In the original novel, Louis is from Louisiana in the 1800s but the story has now been transferred to the Jazz Age of the early 1900s and is set in New Orleans. Claudia, too, is an African American girl, which is different to how the character has been depicted in the past — in the 1994 film the role was played by a young Kirsten Dunst.

Despite the changes, some aspects of Louis' character have remained the same though. Rolin Jones, who is the co-creator and showrunner of the series, spoke about why the creative team decided to modernise Interview with the Vampire, and what they did to make it stand out.

"Time periods were another way to differentiate the series from the previous adaptation," Jones has said.

"You still want to be reverential to the author, so we looked for ways to maintain plot and character similarity and in that way, honour the source material.

Louis de Pointe du Lac (Jacob Anderson) in Interview with the Vampire (BBC)
Louis de Pointe du Lac (Jacob Anderson) is depicted as a Black Creole man in BBC's Interview with the Vampire (BBC) (BBC/AMC)

"Louis still owns a plantation, but the gothic romance moved from the 18th century to the next sexy, exciting time period in New Orleans, which was when jazz was coming up, in the early 1900s. Given that environment, it wasn't really hard to say, 'why don't we make Louis Black Creole and see what that does?'"

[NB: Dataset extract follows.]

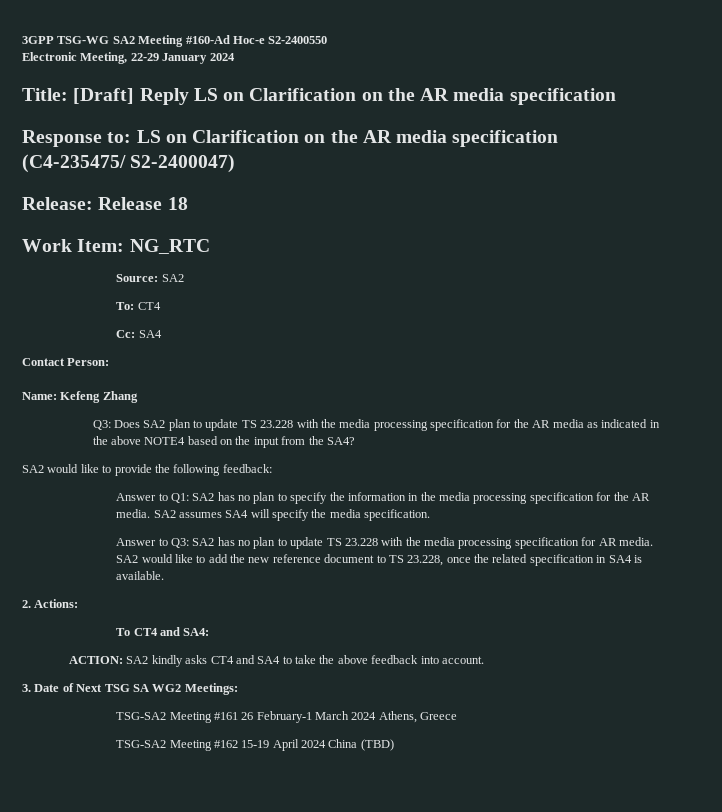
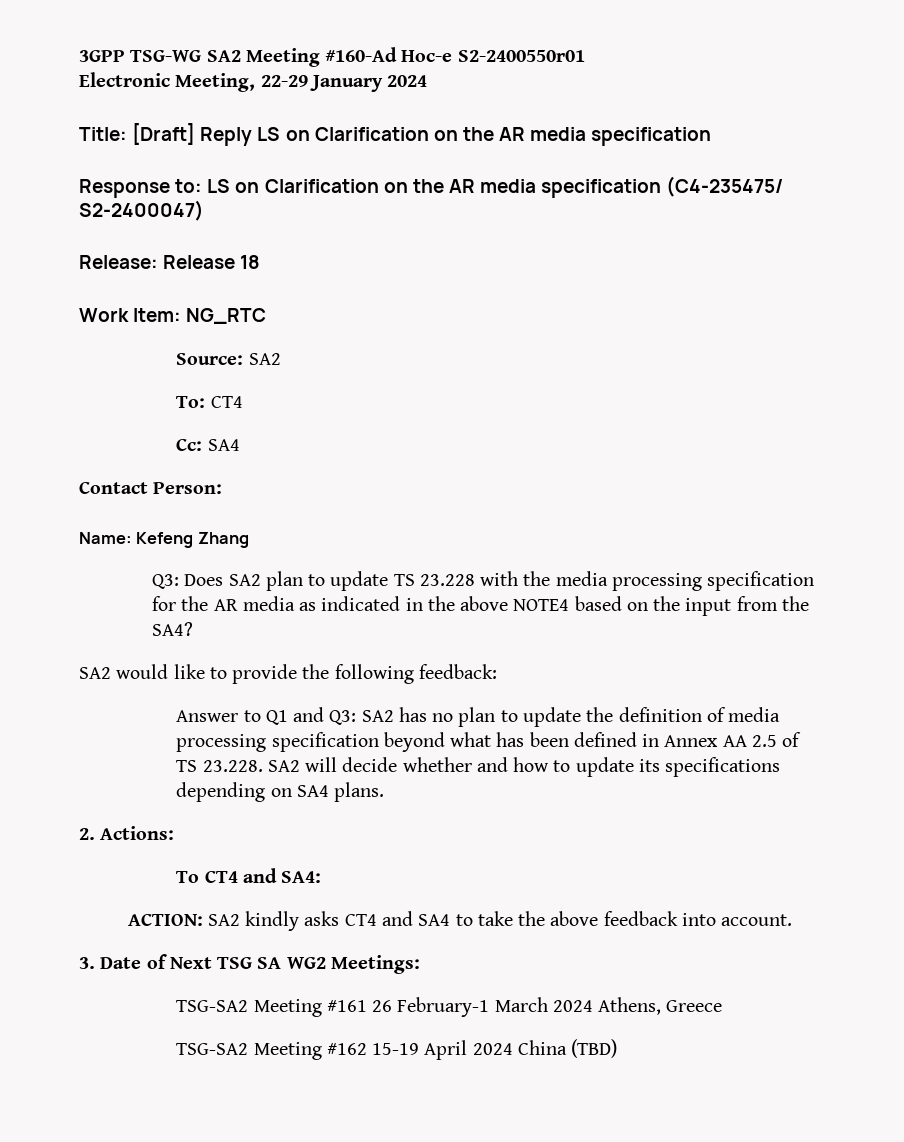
[268,36,328,44] S2-2400550 -> [457,50,585,62] S2-2400550r01
[170,492,650,504] [116,509,431,521] [116,538,168,546] Q1: SA2 has no plan to specify the information in the media processing specification for the AR media. SA2 assumes SA4 will specify the media specification. // Answer to -> [265,707,325,725] Q1 and
[326,537,653,549] [116,554,642,566] [116,571,165,580] TS 23.228 with the media processing specification for AR media. SA2 would like to add the new reference document to TS 23.228, once the related specification in SA4 is available. -> [586,707,781,722] [176,732,802,752] [176,757,781,777] [176,782,385,802] the definition of media processing specification beyond what has been defined in Annex AA 2.5 of TS 23.228. SA2 will decide whether and how to update its specifications depending on SA4 plans.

As well as changing Louis' origins, setting and timeline the story is also different in that it is more overtly homoerotic to Rice's original books, which had undertones of it but never saw Louis and Lestat engage in a romantic relationship on paper, nor does this happen in the 1994 film.

Lestat de Lioncourt (Sam Reid) and Louis de Pointe du Lac (Jacob Anderson) in Interview with the Vampire (BBC)
BBC's Interview with the Vampire focuses more on the homoerotic nature of Lestat de Lioncourt (Sam Reid) and Louis de Pointe du Lac's (Jacob Anderson) relationship (BBC) (BBC/AMC)

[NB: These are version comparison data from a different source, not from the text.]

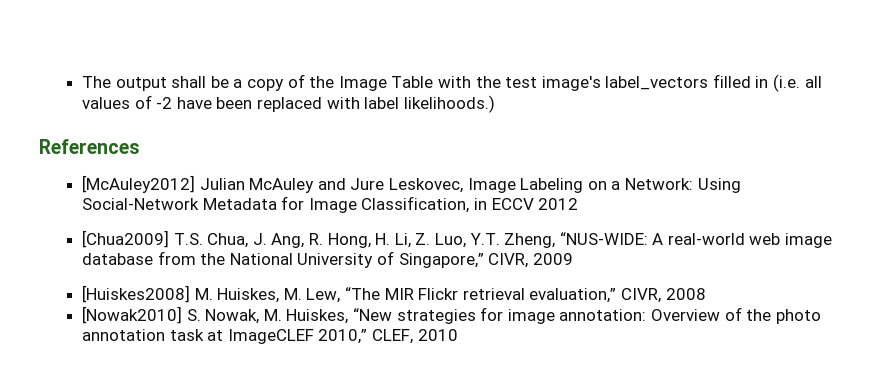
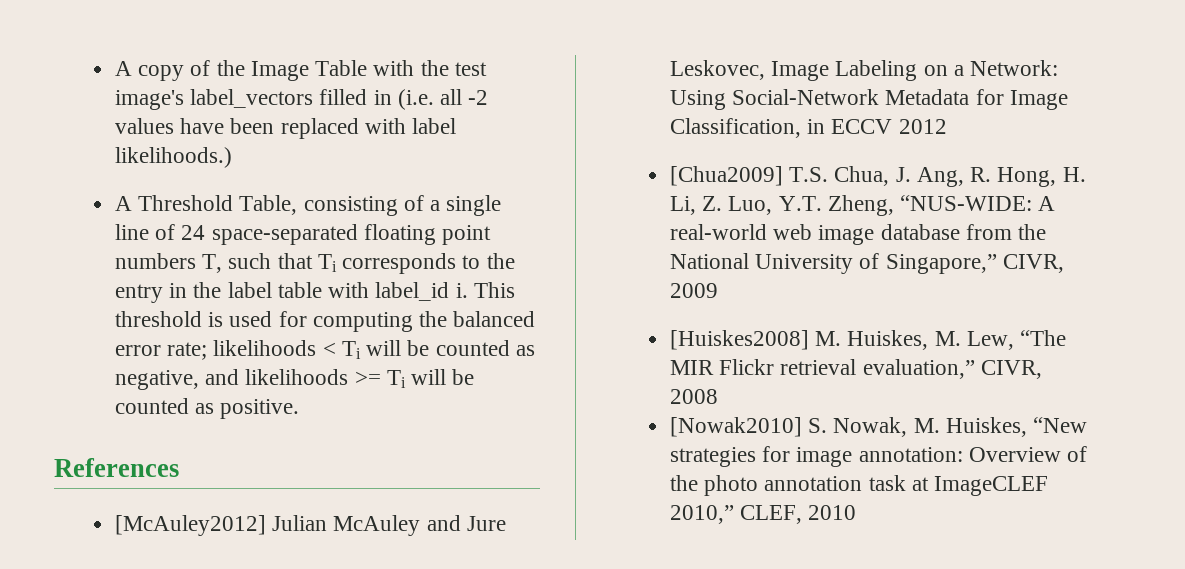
[82,76,243,91] The output shall be a -> [115,61,133,76] A
[82,95,173,109] values of -2 -> [468,90,489,105] [115,118,175,134] -2 values
(495, 104) none -> [115,195,502,216] [115,224,492,245] [115,253,515,274] [115,282,515,303] [115,311,536,332] [115,340,535,360] [115,369,475,390] [115,398,300,419] // A Threshold Table, consisting of a single line of 24 space-separated floating point numbers T, such that Ti corresponds to the entry in the label table with label_id i. This threshold is used for computing the balanced error rate; likelihoods < Ti will be counted as negative, and likelihoods >= Ti will be counted as positive.

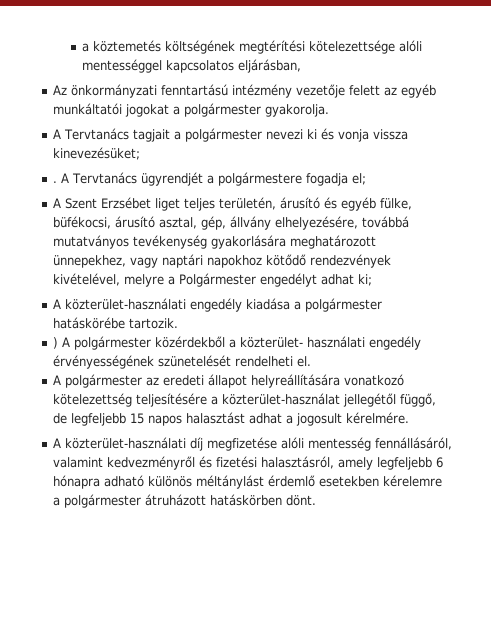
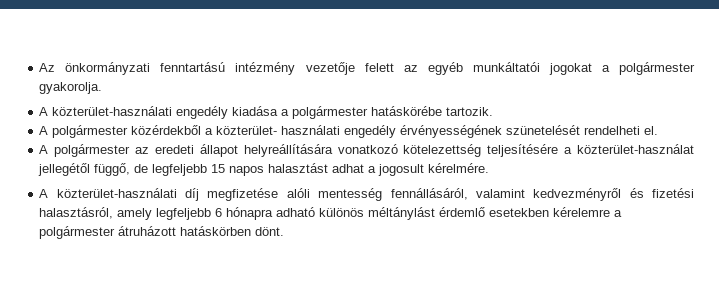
[82,40,423,54] [82,59,302,73] a köztemetés költségének megtérítési kötelezettsége alóli mentességgel kapcsolatos eljárásban, // -> (39, 67) none
[52,128,408,142] [52,147,140,160] [52,172,366,186] [52,197,412,211] [52,216,409,230] [52,235,376,249] [52,254,391,268] [52,273,372,287] // A Tervtanács tagjait a polgármester nevezi ki és vonja vissza kinevezésüket; // . A Tervtanács ügyrendjét a polgármestere fogadja el; // A Szent Erzsébet liget teljes területén, árusító és egyéb fülke, büfékocsi, árusító asztal, gép, állvány elhelyezésére, továbbá mutatványos tevékenység gyakorlására meghatározott ünnepekhez, vagy naptári napokhoz kötődő rendezvények kivételével, melyre a Polgármester engedélyt adhat ki; -> (103, 88) none
[52,337,58,349] ) -> (494, 111) none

The journalist that Louis is telling his story to in Rice's novel is also only referred to as "boy" by the disillusioned vampire, but is portrayed in the series as an older man named Daniel (Eric Bogosian). The character did have an encounter with Louis when he was younger, which is a reference to the interview from the novel.

Jones also shared that consideration was taken into how the story approached Claudia, as a young girl forever stuck in puberty and dealing with difficult issues now she's a vampire.

"Claudia is one of the most aggressively interesting characters; a young vampire’s awakening. But with an eye toward today’s sensibilities, we looked at another very challenging moment in a young girl's life," Jones said of the character.

Daniel Molloy (Eric Bogosian) in Interview with the Vampire (BBC)
Daniel Molloy (Eric Bogosian) is depicted as an older character in Interview with the Vampire (BBC) (BBC/AMC)

"If you suddenly transformed into a vampire as a puberty-ridden teen when all the chemicals are going off, that's the moment you're frozen in time?!

"That provided an opportunity to see something exciting and different. Again, events and things that she's going through are very similar to the novel. We just hit a little pivot there."

Jones went on: "We've kept all the novel’s plot, but how we get to some things are altered by two fundamental changes: parts of Lestat from future novels and setting the story in the early 1900s."

Claudia (Bailey Bass) in Interview with the Vampire (BBC)
Interview with the Vampire also takes Claudia's (Bailey Bass) story into consideration (BBC) (BBC/AMC)

Although some people may have felt it'd be a daunting task to adapt a book as beloved as Rice's Interview with the Vampire, Jones said that the team felt it was an opportunity to do something different.

"Fans will always have the novel and there is the movie, which everybody embraced and was very popular," Jones admits.

"But there’s no reason to repeat that. People who have read Anne’s books closely will quickly figure out how much love and reverence are woven into the first season.

"AMC has opened up and allowed us to go into these darker places in this novel. It's really super exciting."

Interview with the Vampire premieres on Thursday, 12 October on BBC Two.